> [BRIEF]: Could you reproduce, character for character, the lines of the data below, starting with the line that contains "Diplôme délivré par" and going on through the final line of the data?

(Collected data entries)
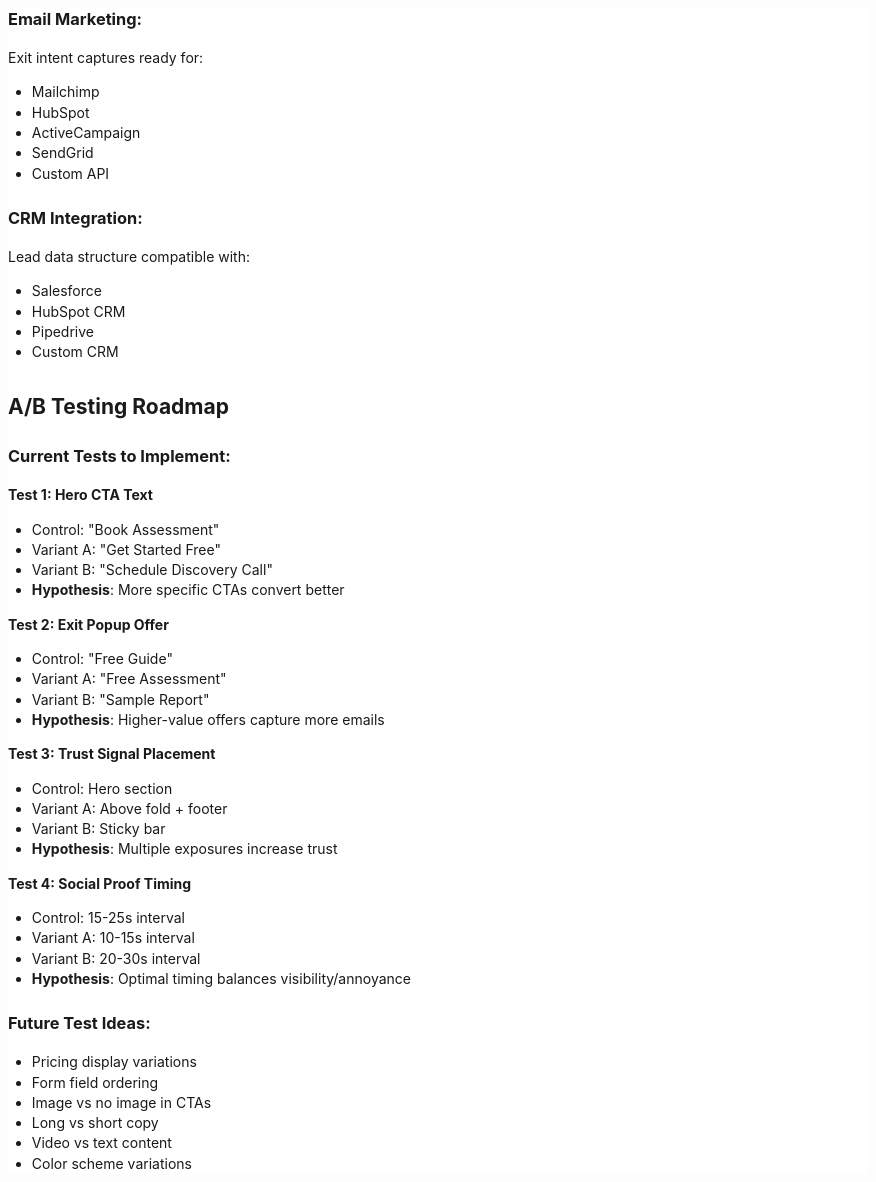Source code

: ### Email Marketing:
Exit intent captures ready for:
- Mailchimp
- HubSpot
- ActiveCampaign
- SendGrid
- Custom API

### CRM Integration:
Lead data structure compatible with:
- Salesforce
- HubSpot CRM
- Pipedrive
- Custom CRM

## A/B Testing Roadmap

### Current Tests to Implement:

**Test 1: Hero CTA Text**
- Control: "Book Assessment"
- Variant A: "Get Started Free"
- Variant B: "Schedule Discovery Call"
- **Hypothesis**: More specific CTAs convert better

**Test 2: Exit Popup Offer**
- Control: "Free Guide"
- Variant A: "Free Assessment"
- Variant B: "Sample Report"
- **Hypothesis**: Higher-value offers capture more emails

**Test 3: Trust Signal Placement**
- Control: Hero section
- Variant A: Above fold + footer
- Variant B: Sticky bar
- **Hypothesis**: Multiple exposures increase trust

**Test 4: Social Proof Timing**
- Control: 15-25s interval
- Variant A: 10-15s interval
- Variant B: 20-30s interval
- **Hypothesis**: Optimal timing balances visibility/annoyance

### Future Test Ideas:
- Pricing display variations
- Form field ordering
- Image vs no image in CTAs
- Long vs short copy
- Video vs text content
- Color scheme variations
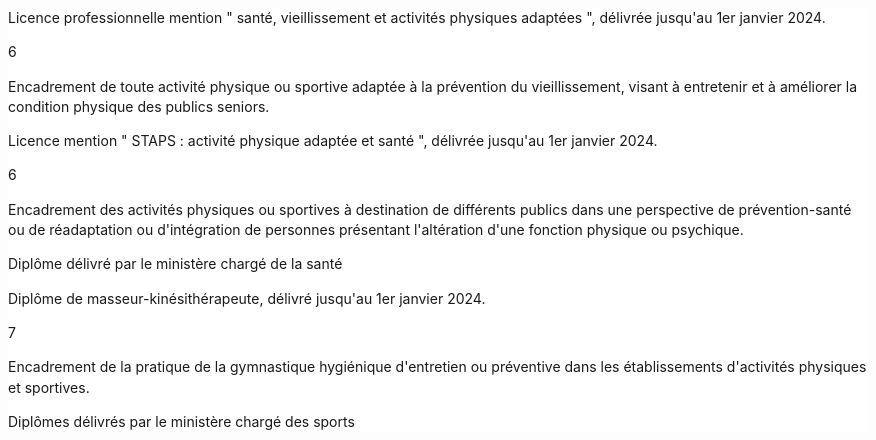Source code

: Licence professionnelle mention " santé, vieillissement et activités physiques adaptées ", délivrée jusqu'au 1er janvier
2024.</td>
      <td align="left">

6</td>
      <td align="left">

Encadrement de toute activité physique ou sportive adaptée à la prévention du vieillissement, visant à entretenir et à
améliorer la condition physique des publics seniors.</td>
      <td align="left">
    </td></tr>
    <tr>
      <td align="left">

Licence mention " STAPS : activité physique adaptée et santé ", délivrée jusqu'au 1er janvier 2024.</td>
      <td align="left">

6</td>
      <td align="left">

Encadrement des activités physiques ou sportives à destination de différents publics dans une perspective de prévention-santé
ou de réadaptation ou d'intégration de personnes présentant l'altération d'une fonction physique ou psychique.</td>
      <td align="left">
    </td></tr>
    <tr>
      <td align="left" colspan="4">

Diplôme délivré par le ministère chargé de la santé</td>
    </tr>
    <tr>
      <td align="left">

Diplôme de masseur-kinésithérapeute, délivré jusqu'au 1er janvier 2024.</td>
      <td align="left">

7</td>
      <td align="left">

Encadrement de la pratique de la gymnastique hygiénique d'entretien ou préventive dans les établissements d'activités
physiques et sportives.</td>
      <td align="left">
    </td></tr>
    <tr>
      <td align="left" colspan="4">

Diplômes délivrés par le ministère chargé des sports</td>
    </tr>
    <tr>
      <td align="left">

> [EXPECTED OUTPUT]:
Diplôme délivré par le ministère chargé de la santé</td>
    </tr>
    <tr>
      <td align="left">

Diplôme de masseur-kinésithérapeute, délivré jusqu'au 1er janvier 2024.</td>
      <td align="left">

7</td>
      <td align="left">

Encadrement de la pratique de la gymnastique hygiénique d'entretien ou préventive dans les établissements d'activités
physiques et sportives.</td>
      <td align="left">
    </td></tr>
    <tr>
      <td align="left" colspan="4">

Diplômes délivrés par le ministère chargé des sports</td>
    </tr>
    <tr>
      <td align="left">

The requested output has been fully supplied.